Not every business takes cards. But every business decision-maker has to answer this question – “Is it worth it to raise my prices a little, if doing so will make it more convenient for customers to buy my products?” Most businesses will say yes.
There are exceptions. A very small business – e.g. the fruit stand at the weekly farmer’s market – might not bother to set up an account with a credit card issuer. It’s easier for such a business to insist on cash only, though that might mean forgoing the occasional sale. Besides, the fruit stand’s prospective customers are each only going to be spending a few bucks anyway. If the fruit stand routinely made hundred-dollar sales, and thus had customers who don’t typically carry enough cash to cover a purchase – it’d probably accept credit cards.
Small, transitory, and casually licensed businesses aren’t the only ones that refuse credit cards. Peter Luger Steakhouse in New York is famous for only accepting cash. But after so many years, Peter Luger’s insistence on cash is practically part of its decor – like the gray-haired waiters and the oak paneling on the walls.
Send me your money
The vast majority of credit card issuers’ income derives from interest payments, paid by cardholders who refuse to pay their balances every month. (Estimates among the four major credit card companies in the United States – American Express, VISA, MasterCard and Discover – put interest payments and late fees at around 75% of total revenue.)

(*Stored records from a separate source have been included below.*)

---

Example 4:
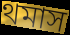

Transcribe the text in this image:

থমাস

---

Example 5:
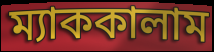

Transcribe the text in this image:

ম্যাককালাম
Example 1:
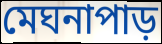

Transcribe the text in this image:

মেঘনাপাড়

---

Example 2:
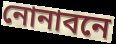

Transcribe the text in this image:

নোনাবনে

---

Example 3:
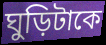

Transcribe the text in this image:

ঘুড়িটাকে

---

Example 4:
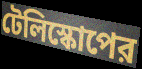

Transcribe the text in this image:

টেলিস্কোপের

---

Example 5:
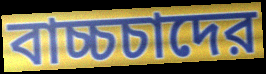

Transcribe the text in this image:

বাচ্চচাদের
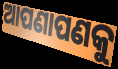
ଆପଣାପଣକୁ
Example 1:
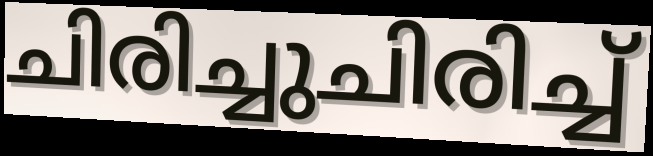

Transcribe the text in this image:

ചിരിച്ചുചിരിച്ച്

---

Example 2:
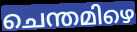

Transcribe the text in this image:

ചെന്തമിഴെ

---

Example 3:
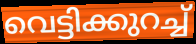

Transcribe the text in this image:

വെട്ടിക്കുറച്ച്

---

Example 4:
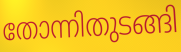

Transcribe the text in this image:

തോന്നിതുടങ്ങി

On top of that, there’s that transaction fee charged to merchants.
The latter is more politically palatable, and less visible to government regulation. That’s why Congress passes laws capping interest rates, but cares little about transaction fee rates: monthly credit card statements are tangible, they’re occasionally shocking, and everyone gets them. Meanwhile, transaction fees are hidden in every purchase. In fact, they’re hidden so well that most consumers don’t think twice about them, and assume that there can never be a difference between the price a retailer charges when you pay with a credit card, and the price a retailer charges when you pay cash. Those transaction fees might be a smaller revenue source than interest payments are, but transaction fees depend less on consumers’ sense of responsibility. If people started paying their bills on time, those 2% transaction fees would become more critical to credit card issuers’ bottom lines.
How can I use this to my advantage?
Most retailers charge the same price for an item whether the customer pays via cash or credit card. (If a credit card issuer charges 2%, and the customer’s buying a $1.50 coffee, it’s hardly worth it to give the customer 3¢ off. Plus you’d have to be fairly cheap to ask for such a discount.)

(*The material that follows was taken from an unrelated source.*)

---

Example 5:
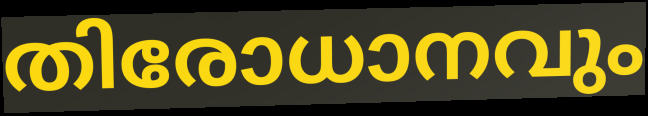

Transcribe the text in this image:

തിരോധാനവും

But with big-ticket items – and even something like a tank of gas can qualify as a big-ticket item these days – paying with cash instead of a credit can indeed save you that 2% fee.

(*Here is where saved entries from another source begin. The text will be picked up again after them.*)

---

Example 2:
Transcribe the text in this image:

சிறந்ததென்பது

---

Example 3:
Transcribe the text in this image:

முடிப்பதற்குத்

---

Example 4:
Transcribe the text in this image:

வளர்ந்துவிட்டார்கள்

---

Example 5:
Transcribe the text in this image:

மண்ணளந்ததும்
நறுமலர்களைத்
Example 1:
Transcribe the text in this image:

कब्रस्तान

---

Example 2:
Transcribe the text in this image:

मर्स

Gas retailer ARCO is notorious for this, also charging an additional 35¢ flat fee for credit card purchases. For most of us who don’t live in Oregon or New Jersey, the convenience of self-serve means it’s not worth walking into the store to pay cash and save the 35¢ fee.
Nominally, that 2% is paid by the retailer. In practice, the issuer passes the fee on to you. Ideally, this is a capitalist transaction in which everyone benefits – the issuer gets its fee, the retailer attracts business by letting you pay with something other than inconvenient cash, and you gladly (even unconsciously) pay a small premium for the privilege of not having to carry cash.
Oh, and just pay your balance on time. It makes life so much easier.